Spaceships! Gliders! Oscillators! Inspired by Conway's Game of Life, players are pitted against each other to generate the longest lasting cellular automata. The player with the most cells at the end wins! Check it out at https://conwaybattleroyale.web.app
We wanted to start out with a clone of the Reddit April Fools experiment, r/place. We then pivoted to Conway's Game of Life because it was more feasible to make and derive off of. Furthermore, we were able to implement a fun 1v1 game out of it.
Our project is a strategy game that allows users to input a certain amount of pixels onto a grid and then simulate those pixels as cells in Conway's Game of Life.
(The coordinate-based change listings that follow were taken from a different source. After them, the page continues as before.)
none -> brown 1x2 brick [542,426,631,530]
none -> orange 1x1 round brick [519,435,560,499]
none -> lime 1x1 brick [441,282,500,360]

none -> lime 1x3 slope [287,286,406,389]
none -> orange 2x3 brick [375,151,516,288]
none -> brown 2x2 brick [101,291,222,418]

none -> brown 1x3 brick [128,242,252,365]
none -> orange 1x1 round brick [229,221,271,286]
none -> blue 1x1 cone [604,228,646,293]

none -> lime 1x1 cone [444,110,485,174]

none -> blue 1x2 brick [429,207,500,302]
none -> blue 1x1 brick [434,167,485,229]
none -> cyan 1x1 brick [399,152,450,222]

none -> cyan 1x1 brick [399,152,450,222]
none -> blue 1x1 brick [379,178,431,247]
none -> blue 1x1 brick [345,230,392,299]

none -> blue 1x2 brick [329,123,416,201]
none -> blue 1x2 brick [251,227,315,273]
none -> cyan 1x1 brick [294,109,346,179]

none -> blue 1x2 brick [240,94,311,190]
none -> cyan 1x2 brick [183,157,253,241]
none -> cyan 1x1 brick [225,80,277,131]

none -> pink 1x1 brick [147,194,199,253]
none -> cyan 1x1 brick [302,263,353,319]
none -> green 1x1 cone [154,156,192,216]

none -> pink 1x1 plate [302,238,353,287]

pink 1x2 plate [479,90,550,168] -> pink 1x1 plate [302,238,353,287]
Each player has a specific color for their cell. At the end of the simulation, the player with the most of their color on the grid wins the game. We also implemented a single player sandbox mode of Conway's game of life for a player to test out strategies or just experience the game in its original form!
We used JavaScript and Firebase for the game logic and backend, HTML5 and Canvas API for frontend, rendering, and animation. We also used Firebase, specifically its Realtime Database and hosting capabilities, to enable multiplayer functionality.
We had to build the logic of the game from the ground up, since there is no model for a multiplayer version of the Game of Life.
We are proud of making the Canvas HTML API work within our application, integrating Firebase, generating game PINs, and using purely JS, CSS, and HTML files with no frameworks (No React or Angular).
We improved our knowledge of how to use Canvas API and learned how to create new logic to better suit a multiplayer game.
1) Making it a true battle royale by allowing more than two players to play a game
2) Improving the aesthetics of the game
3) Creating a more sophisticated landing page
4) Enabling user auth, adding ladder 1v1 leaderboards
5) Input Sanitization, Database cleanup, test suites
6) Different rulesets, obstacles, reward/penalty states... the possibilities are endless!